Beides – MR-Scanner wie die Softwareplattform für den Umgang mit medizinischen Bilddaten – waren auch zentrale Bestandteile der beiden Schülerworkshops, deren Entwicklung ein weiterer Bestandteil von Changs Residenz war: Mittelstufenschüler aus Bremen sowie aus Linz hatten 3D-Bilddaten von Kopf und Rumpf digital bearbeitet und mit der Software kurze, künstlerisch anmutende Videos produziert. Diese steuerten ein Computerprogramm, das auf der Basis der Bildsequenzen elektronische Sounds generierte. Außerdem machten die Jugendlichen mit dem MR-Scanner 3D-Bilder von selbstgebauten Phantomen und von Obst und nahmen die Geräusche des Geräts auf, um sie mit Alltagsgeräuschen zu einer ungewöhnlichen Klangperformance zu kombinieren. Eine externe Evaluierung des Workshops ergab ein durchaus erfreuliches Bild: Viele der Schüler ließen sich für Wissenschaft begeistern.

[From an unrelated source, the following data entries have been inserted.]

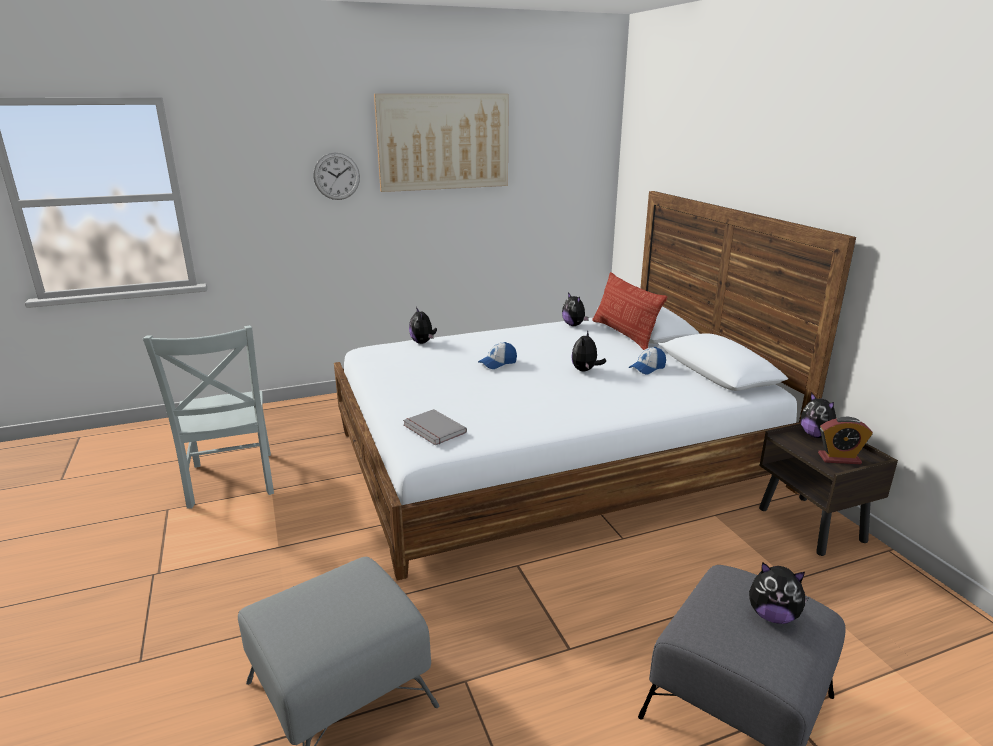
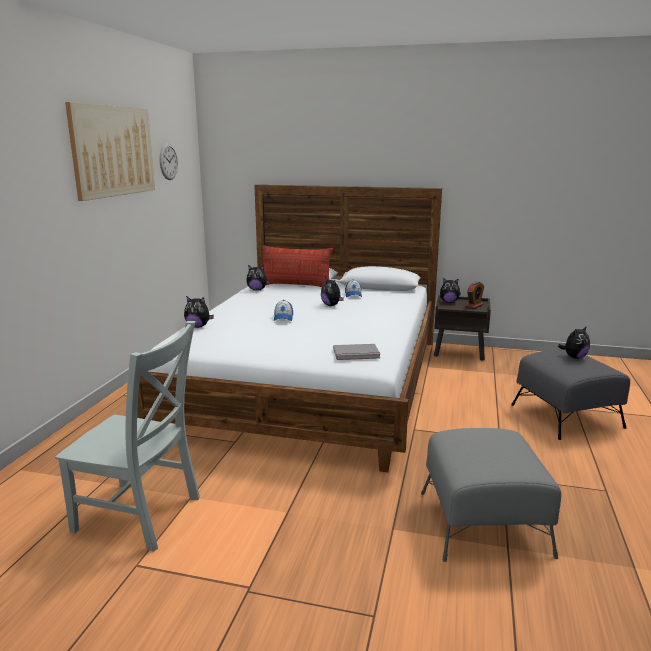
camera: 55 degrees left, 5 degrees down
(336, 176) = (46, 187): wall clock -> wall clock (168, 162)

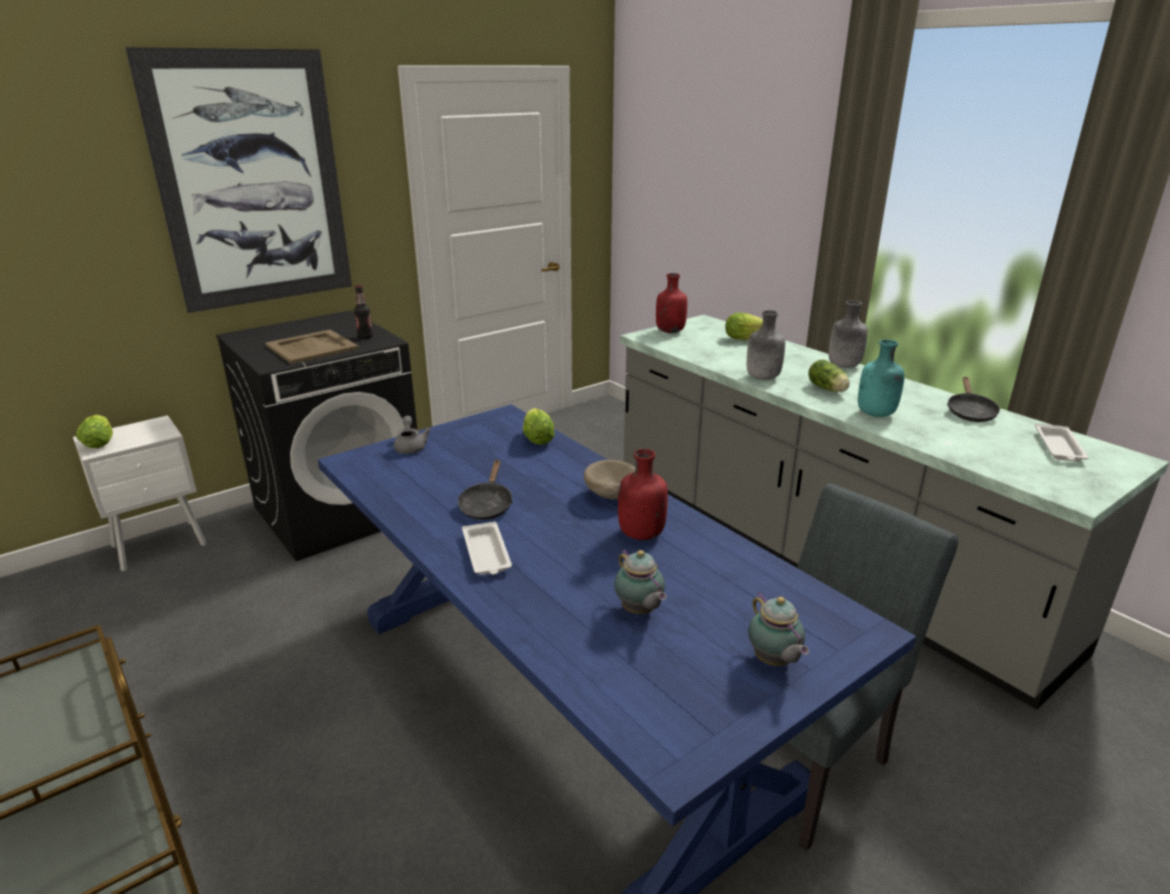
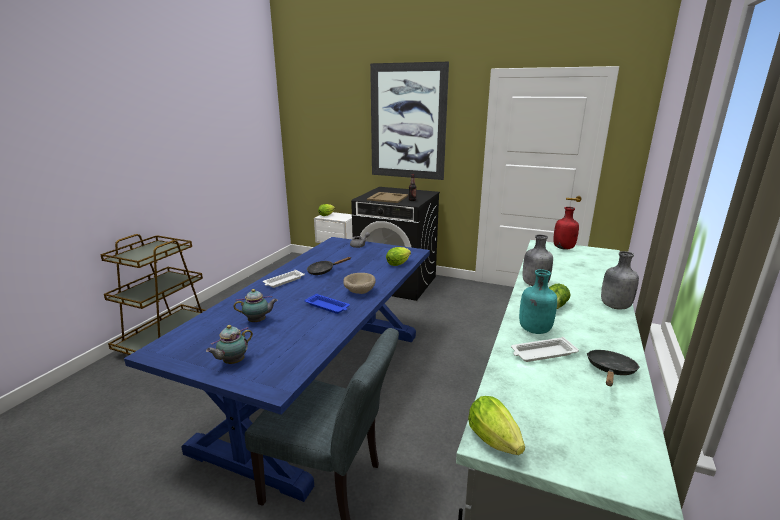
camera: 60 degrees right, 5 degrees down
(639, 611) = (258, 321): teapot -> teapot turned 135 degrees counterclockwise
(640, 534) = (328, 306): red bottle -> blue tray
(746, 339) = (599, 268): lettuce -> lettuce (496, 443)
(970, 412) = (610, 371): black frying pan -> black frying pan turned 135 degrees clockwise
(1059, 447) = (598, 427): white tray -> white tray (542, 353)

„Mit einem solchen interaktiven Format der Wissenschaftskommunikation lässt sich die junge Generation direkt ansprechen“, betont Hofmann. Durch die Verknüpfung von Kunst und Forschung adressieren die Workshops verschiedene Ebenen. „Außerdem erhöht dieser interdisziplinäre Zugang die Chance, dass ein wirklicher Dialog zwischen Wissenschaftlern, Künstlern und Schülern zustande kommt“, erklärt Hofmann. „Auch die Forscher waren gefordert, ihre Komfortzone zu verlassen und sich mit den Sichtweisen von Schülern und Künstlern auseinanderzusetzen.“ Unter anderem wurde während des Aufenthalts der Künstlerin mit den Schülern, aber auch mit weiteren Wissenschaftlern am Institut darüber diskutiert, welche ethischen Fragen in der medizinischen Forschung auftauchen – eine wichtige Debatte, die die aktive Einbindung der Gesellschaft erfordert.
Fraunhofer MEVIS wird seine Aktivitäten in der Wissenschaftskommunikation fortführen. Neben den bewährten Formen wie 2D- und 3D-Filmen und interaktiven Exponaten für Ausstellungen und Museen wird das Institut weitere dialogorientierte Projekte mit und für die nächste Generation entwickeln, um den Einfluss neuer Technologien frühzeitig zu diskutieren. Die Künstlerresidenz mit Schülern war dafür ein Pilotprojekt. Das Ziel bei allem: Mit der Öffentlichkeit und vor allem der kommenden Generation wissenschaftliche und technische Themen zu durchdringen, zu diskutieren und digitale Expertise aufzubauen.